▶ _EXERCISE MATERIALS_:
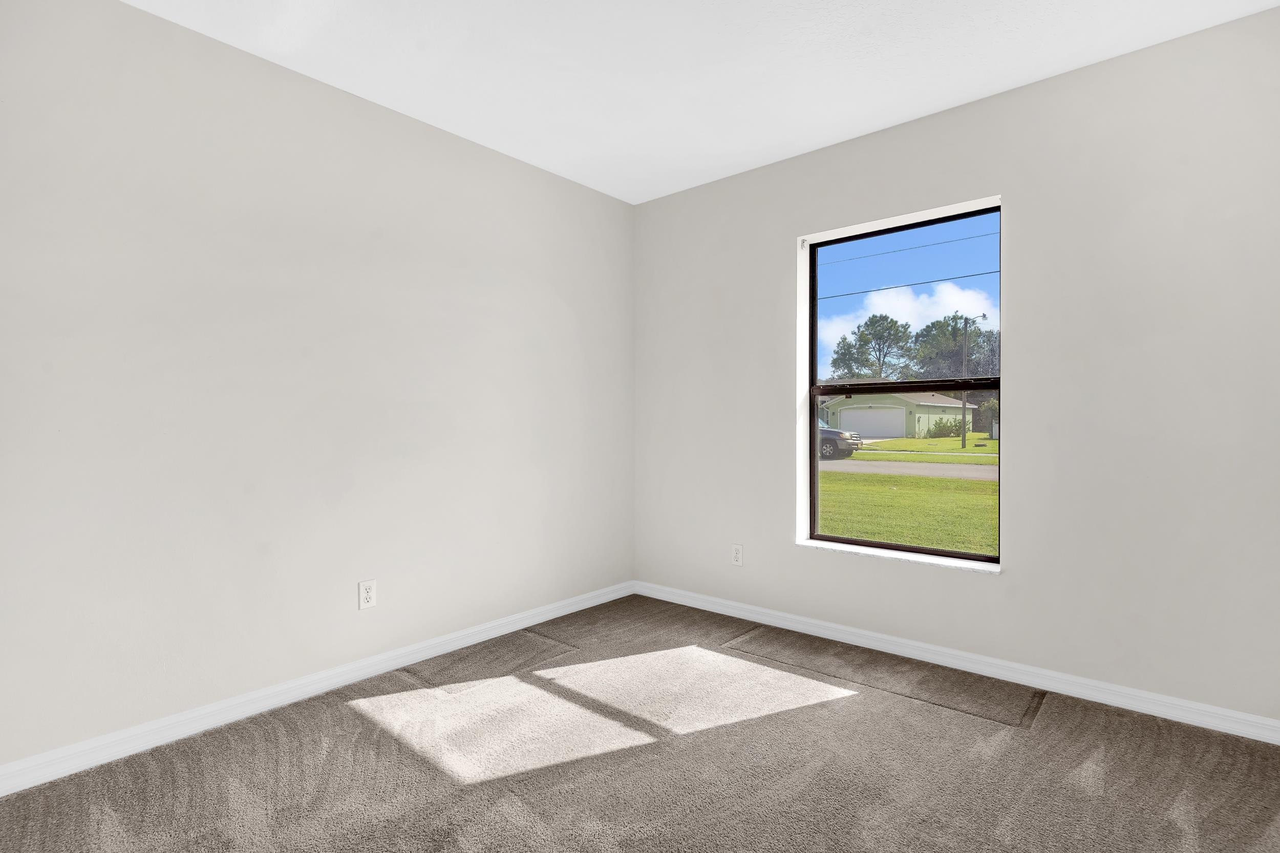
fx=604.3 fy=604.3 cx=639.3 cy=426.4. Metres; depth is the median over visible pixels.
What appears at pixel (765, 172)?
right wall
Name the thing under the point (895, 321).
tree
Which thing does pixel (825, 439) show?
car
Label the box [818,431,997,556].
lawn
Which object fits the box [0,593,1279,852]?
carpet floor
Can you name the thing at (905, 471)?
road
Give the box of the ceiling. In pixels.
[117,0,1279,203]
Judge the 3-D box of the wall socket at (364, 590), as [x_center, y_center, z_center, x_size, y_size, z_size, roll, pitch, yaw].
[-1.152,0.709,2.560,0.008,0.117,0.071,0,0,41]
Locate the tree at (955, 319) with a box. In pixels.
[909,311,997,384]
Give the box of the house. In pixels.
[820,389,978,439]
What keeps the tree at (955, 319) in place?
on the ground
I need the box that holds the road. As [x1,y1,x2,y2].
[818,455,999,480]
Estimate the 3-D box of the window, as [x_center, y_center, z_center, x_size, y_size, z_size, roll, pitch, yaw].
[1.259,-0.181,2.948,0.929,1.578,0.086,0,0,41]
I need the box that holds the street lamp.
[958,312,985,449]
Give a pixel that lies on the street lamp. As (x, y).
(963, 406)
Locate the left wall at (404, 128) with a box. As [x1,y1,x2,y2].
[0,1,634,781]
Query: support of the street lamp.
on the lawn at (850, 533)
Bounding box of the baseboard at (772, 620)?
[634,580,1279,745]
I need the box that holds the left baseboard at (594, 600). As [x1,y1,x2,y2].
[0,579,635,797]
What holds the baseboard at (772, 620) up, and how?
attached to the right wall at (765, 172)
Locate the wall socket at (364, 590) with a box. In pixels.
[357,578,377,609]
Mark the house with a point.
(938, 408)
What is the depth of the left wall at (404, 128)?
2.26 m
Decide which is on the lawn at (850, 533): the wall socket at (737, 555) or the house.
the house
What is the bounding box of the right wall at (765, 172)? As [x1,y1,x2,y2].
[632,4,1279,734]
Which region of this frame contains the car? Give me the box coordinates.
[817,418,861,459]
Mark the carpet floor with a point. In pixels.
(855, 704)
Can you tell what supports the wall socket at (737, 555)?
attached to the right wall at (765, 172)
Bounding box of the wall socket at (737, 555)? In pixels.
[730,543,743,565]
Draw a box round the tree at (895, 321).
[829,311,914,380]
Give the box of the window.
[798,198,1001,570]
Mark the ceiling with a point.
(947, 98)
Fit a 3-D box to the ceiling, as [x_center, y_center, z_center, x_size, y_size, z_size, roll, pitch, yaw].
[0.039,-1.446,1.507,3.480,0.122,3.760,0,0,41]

▶ _INSTRUCTIONS FOR THE TASK_: Nothing but the lines from the one containing "Bounding box of the baseboard at (772, 620)?" through the final line of the listing above belongs in the answer; set them down exactly.

▶ _SOLUTION_:
Bounding box of the baseboard at (772, 620)?
[634,580,1279,745]
I need the box that holds the left baseboard at (594, 600). As [x1,y1,x2,y2].
[0,579,635,797]
What holds the baseboard at (772, 620) up, and how?
attached to the right wall at (765, 172)
Locate the wall socket at (364, 590) with a box. In pixels.
[357,578,377,609]
Mark the house with a point.
(938, 408)
What is the depth of the left wall at (404, 128)?
2.26 m
Decide which is on the lawn at (850, 533): the wall socket at (737, 555) or the house.
the house
What is the bounding box of the right wall at (765, 172)? As [x1,y1,x2,y2].
[632,4,1279,734]
Which region of this frame contains the car? Give me the box coordinates.
[817,418,861,459]
Mark the carpet floor with a point. In pixels.
(855, 704)
Can you tell what supports the wall socket at (737, 555)?
attached to the right wall at (765, 172)
Bounding box of the wall socket at (737, 555)? In pixels.
[730,543,743,565]
Draw a box round the tree at (895, 321).
[829,311,914,380]
Give the box of the window.
[798,198,1001,570]
Mark the ceiling with a point.
(947, 98)
Fit a 3-D box to the ceiling, as [x_center, y_center, z_center, x_size, y_size, z_size, roll, pitch, yaw].
[0.039,-1.446,1.507,3.480,0.122,3.760,0,0,41]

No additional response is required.